» Lo requerido:
Devuelve sin ningún cambio las líneas del listado que van desde la que contiene "A WordPress Commenter" hasta la que contiene "octobre 2025", ambas incluidas.

» Datos registrados:
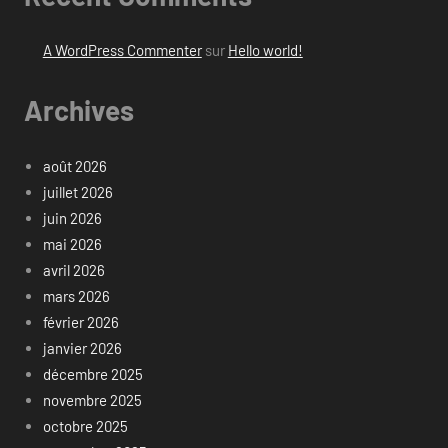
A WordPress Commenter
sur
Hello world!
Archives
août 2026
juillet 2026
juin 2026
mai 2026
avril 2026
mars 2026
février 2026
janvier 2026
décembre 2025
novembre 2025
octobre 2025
---
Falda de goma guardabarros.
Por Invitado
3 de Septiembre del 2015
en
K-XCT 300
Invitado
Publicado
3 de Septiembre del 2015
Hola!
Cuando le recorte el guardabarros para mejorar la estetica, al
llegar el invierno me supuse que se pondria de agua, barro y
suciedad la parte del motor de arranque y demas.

» Resultado obtenido:
A WordPress Commenter
sur
Hello world!
Archives
août 2026
juillet 2026
juin 2026
mai 2026
avril 2026
mars 2026
février 2026
janvier 2026
décembre 2025
novembre 2025
octobre 2025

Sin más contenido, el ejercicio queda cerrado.